STUDY TEXT below:
Empirical example: international equity futures trading

In this post, we apply the global-local method to cross-country equity futures strategies driven by macro-quantamental factors. The goal is to outperform passive or static allocations by dynamically managing exposure to local-currency equity futures across time and markets. Machine learning is used to assign weights to twelve plausible point-in-time conceptual factor scores, combining them into a single positioning signal. Each conceptual factor represents a coherent economic theme—such as inflation—and is constructed from a set of normalized, point-in-time macroeconomic indicators that jointly capture the underlying concept.

We selected 18 local-currency equity index futures for analysis, based on their liquidity and the availability of point-in-time macroeconomic factors. These contracts cover eight developed markets and ten emerging market stock indices. The developed markets (in order of currency tickers) are Australia (AUD), Canada (CAD), Switzerland (CHF), the euro area (EUR), the UK (GBP), Japan (JPY), Sweden (SEK), and the U.S. (USD). The emerging markets are Brazil (BRL), South Korea (KRW), Mexico (MXN), Malaysia (MYR), Poland (PLN), Singapore (SGD), Thailand (THB), Taiwan (TWD), Turkey (TRY), and South Africa (ZAR). For a detailed list of the actual stock indices, see Annex 1 below.

For all selected countries and equity markets, we compute twelve conceptual macro factor scores. These scores logically group low-level macro-quantamental indicators into broader, more abstract economic concepts. Typically, macro-quantamental scores are normalized values of economic indicators, expressed relative to their neutral levels, with standard deviations calculated based on a cross-section of comparable countries up to the current point in time. Conceptual factor scores are then constructed as sequentially re-normalized combinations of macro-quantamental scores that capture similar economic themes.

To maintain consistency, we generally define these concepts such that their theoretical effect on target returns is negative; hence, some of the slightly unconventional names. All conceptual factors and their underlying macro-quantamental inputs are detailed in Annex 2. A brief and intuitive summary is provided below:

  • Domestic spending growth shortfall measures (negative) country expenditure in excess of medium-term GDP growth and central bank targets. Soft domestic spending typically warrants policy support.
  • Inflation shortfall ratios measure (negative) scaled differences between inflation trends and central bank targets. Sub-par inflation encourages easy monetary policy.
  • Intervention liquidity growth measures changes in estimated central bank (base) money injections in the economy associated with FX interventions or security purchases and tends to push equity values higher.
End of STUDY TEXT.
DATA FOR THIS TASK below:
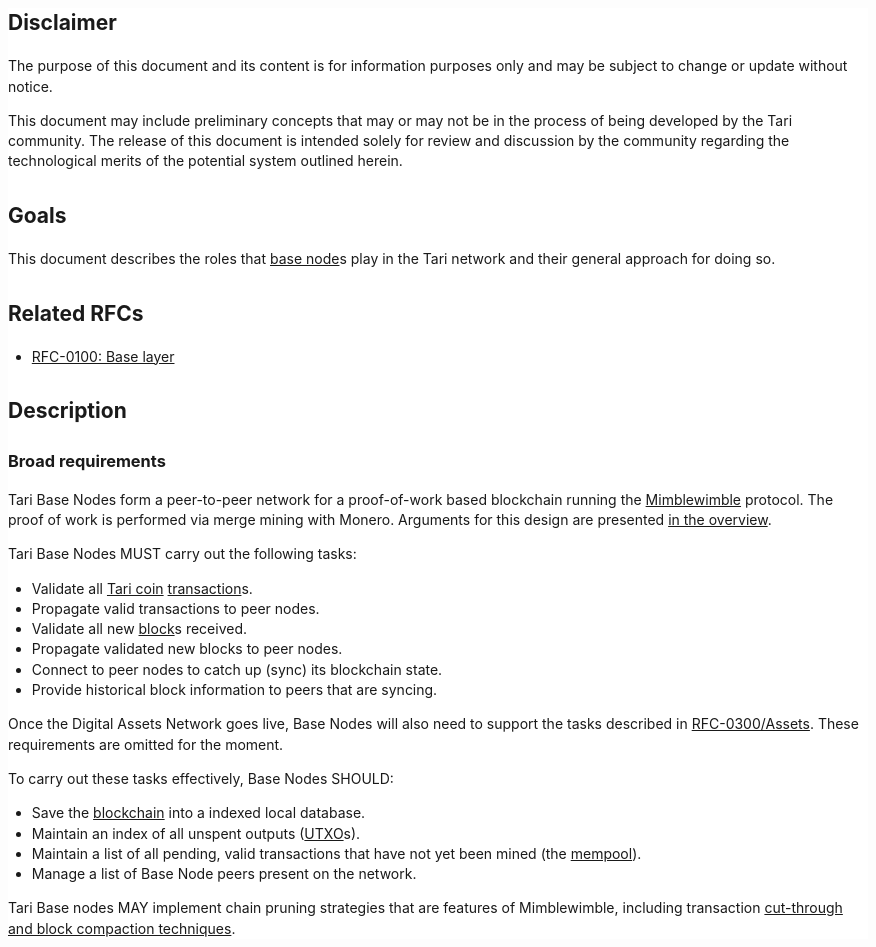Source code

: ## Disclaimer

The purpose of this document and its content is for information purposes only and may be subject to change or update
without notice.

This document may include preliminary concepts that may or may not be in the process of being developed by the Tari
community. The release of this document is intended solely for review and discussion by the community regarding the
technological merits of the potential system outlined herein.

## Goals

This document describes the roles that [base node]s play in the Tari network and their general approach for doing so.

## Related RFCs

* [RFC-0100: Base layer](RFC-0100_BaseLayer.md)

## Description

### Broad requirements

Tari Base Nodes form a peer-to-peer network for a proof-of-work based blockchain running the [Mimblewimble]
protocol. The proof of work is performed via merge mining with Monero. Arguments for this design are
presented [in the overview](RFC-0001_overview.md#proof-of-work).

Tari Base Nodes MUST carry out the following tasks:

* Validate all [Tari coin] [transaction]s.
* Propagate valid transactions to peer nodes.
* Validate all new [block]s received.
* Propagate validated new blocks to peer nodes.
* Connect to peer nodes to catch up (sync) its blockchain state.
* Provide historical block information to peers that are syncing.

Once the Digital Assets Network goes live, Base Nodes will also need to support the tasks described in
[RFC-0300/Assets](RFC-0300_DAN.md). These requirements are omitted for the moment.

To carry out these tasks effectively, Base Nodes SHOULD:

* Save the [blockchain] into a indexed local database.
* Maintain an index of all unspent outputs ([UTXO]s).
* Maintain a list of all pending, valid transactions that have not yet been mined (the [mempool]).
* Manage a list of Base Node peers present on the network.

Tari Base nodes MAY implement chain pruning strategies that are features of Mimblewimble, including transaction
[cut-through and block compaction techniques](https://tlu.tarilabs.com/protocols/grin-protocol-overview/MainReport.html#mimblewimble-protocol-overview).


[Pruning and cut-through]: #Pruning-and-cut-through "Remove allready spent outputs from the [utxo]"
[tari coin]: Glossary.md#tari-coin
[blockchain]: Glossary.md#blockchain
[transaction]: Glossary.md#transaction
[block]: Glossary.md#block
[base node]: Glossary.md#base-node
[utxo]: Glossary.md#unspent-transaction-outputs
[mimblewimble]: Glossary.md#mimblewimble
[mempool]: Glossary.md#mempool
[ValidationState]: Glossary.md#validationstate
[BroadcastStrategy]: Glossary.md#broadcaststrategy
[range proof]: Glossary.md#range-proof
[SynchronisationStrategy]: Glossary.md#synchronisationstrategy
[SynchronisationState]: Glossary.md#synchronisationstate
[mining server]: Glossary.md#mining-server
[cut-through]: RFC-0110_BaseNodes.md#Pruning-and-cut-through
End of DATA FOR THIS TASK.
## WHAT THIS EXERCISE ASKS
(1) In the equity futures passage, how many local-currency equity index futures were selected for analysis?
(2) Collect every line of the listing that contains the string "through".
The equity futures passage and the listing are unrelated to each other.

## RESULTS
(1) 18

(2)
[cut-through and block compaction techniques](https://tlu.tarilabs.com/protocols/grin-protocol-overview/MainReport.html#mimblewimble-protocol-overview).
[Pruning and cut-through]: #Pruning-and-cut-through "Remove allready spent outputs from the [utxo]"
[cut-through]: RFC-0110_BaseNodes.md#Pruning-and-cut-through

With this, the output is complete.